Force field parameters of biological molecules

What is needed to run simulations?

In the MD simulation, potential energy of the system is calculated by

\[ \begin{aligned} U &= \sum_{\textrm{bonds}} k_b (r - r_0)^2 + \sum_{\textrm{angles}}k_a(\theta - \theta_0)^2 \\ &+ \sum_{\textrm{dihedrals}}\frac{V_n}{2}\left[ 1 + \cos(n\phi - \delta) \right] \\ &+ \sum_{i > j} 4\varepsilon \left[ \left(\frac{\sigma_{ij}}{r_{ij}}\right)^{12} - \left(\frac{\sigma_{ij}}{r_{ij}}\right)^{6} \right] + \sum_{i>j} \frac{q_i q_j}{r_{ij}} \end{aligned} \]

This equation is commonly referred to as the force field. It includes many empirical parameters, such as force constants (e.g. \(k_b\) and \(k_a,\) for bonds and angles), equilibrium bond lengths (\(r_0\)), the depth of the dihedral potential (\(V_n\)), atomic charges (\(q\)), and more. These physical parameters are not stored in PDB files, nor are they typically bundled with most MD simulation programs. Therefore, to perform molecular dynamics simulations, the appropriate force field parameters must be prepared and provided as input.

In addition, we need the topology of the target molecular system, which describes how atoms are connected—i.e., which atoms are bonded covalently. This information is essential for evaluating each term in the force field equation.
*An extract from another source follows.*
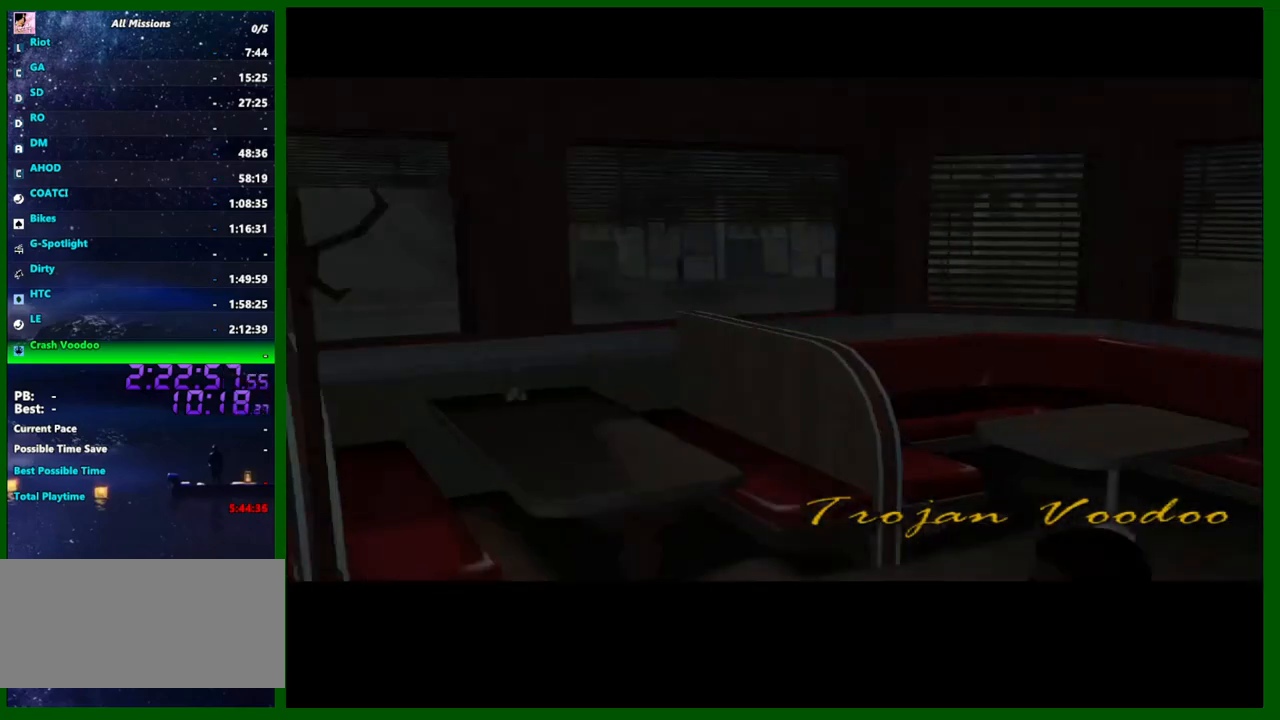
{"keys": [], "mouse": [], "events": [[150, "shift", "down"], [200, "shift", "up"]]}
However, due to the complexity of molecular structures, most MD programs cannot automatically infer topology from PDB coordinates alone. As a result, the topology file must also be prepared before starting the simulation.

Download the force field parameters

One of the most widely used force fields for biomolecular simulations is CHARMM 1, originally developed by the Karplus group at Harvard University. Over the years, the Mackerell group at the University of Maryland has played a leading role in extending and maintaining the CHARMM force field parameters. You can visit the Mackerell group’s website to find and download the latest versions of these parameters.

As you can see, the CHARMM force field has been updated annually in July for the past several years. Since this tutorial was written in December 2021, we will use the toppar_c36_jul21.tgz archive, which contains the CHARMM C36m parameters 2 — the most recent version available at that time. We recommend checking this page regularly in your research, as future updates may significantly improve the accuracy and reliability of your MD simulations.

Let’s create a new Data directory, and within it, a Parameters subdirectory to store the downloaded file.

This directory structure will be used consistently throughout the remaining sections of the tutorial. You may choose a different location if you prefer, but please remember to update the corresponding paths accordingly in later steps.

# Move to the directory where save the parameter files
$ cd ~/GENESIS_Tutorials-2022
$ mkdir -p Data/Parameters
$ cd Data/Parameters

$ mv ~/Downloads/toppar_c36_jul21.tgz ./
$ tar -zxvf toppar_c36_jul21.tgz
$ ls
toppar  toppar_c36_jul21  toppar_c36_jul21.tgz

The toppar_c36_jul21 directory contains many files. In this section, we will introduce some of the most important and frequently used ones.

Files with the .prm extension are parameter files, while those with .rtf are residue topology files.

The prefixes in the filenames indicate their target molecule types:

  • prot – protein (amino acid residues)
  • na – nucleic acids
  • lipid – lipids
  • all – all-atom models

For example:

  • par_all36m_prot.prm contains the CHARMM C36m force field parameters for proteins in the all-atom model.
  • top_all36_prot.rtf provides the topology information for proteins, used in both CHARMM C36 and C36m. Note that top_all36_prot.rtf is shared by both CHARMM C36 and C36m versions.
# Check the contents 
$ cd toppar_c36_jul21
$ ls
00toppar_file_format.txt  par_all36_cgenff.prm       top_all35_ethers.rtf
ace                       par_all36_lipid.prm        top_all36_carb.rtf
cheq                      par_all36_lipid_ljpme.prm  top_all36_cgenff.rtf
drude                     par_all36_na.prm           top_all36_lipid.rtf
gbsw                      par_all36m_prot.prm        top_all36_lipid_ljpme.rtf
larmord                   par_hbond.inp              top_all36_na.rtf
metals                    param19.inp                top_all36_prot.rtf
non_charmm                rush                       toph19.inp
openmm_gbsaobc2           silicates                  toppar_all.history
par_all22_prot.prm        stream                     toppar_water_ions.str
par_all35_ethers.prm      tamdfff
par_all36_carb.prm        top_all22_prot.rtf

What is contained in the parameter and topology files?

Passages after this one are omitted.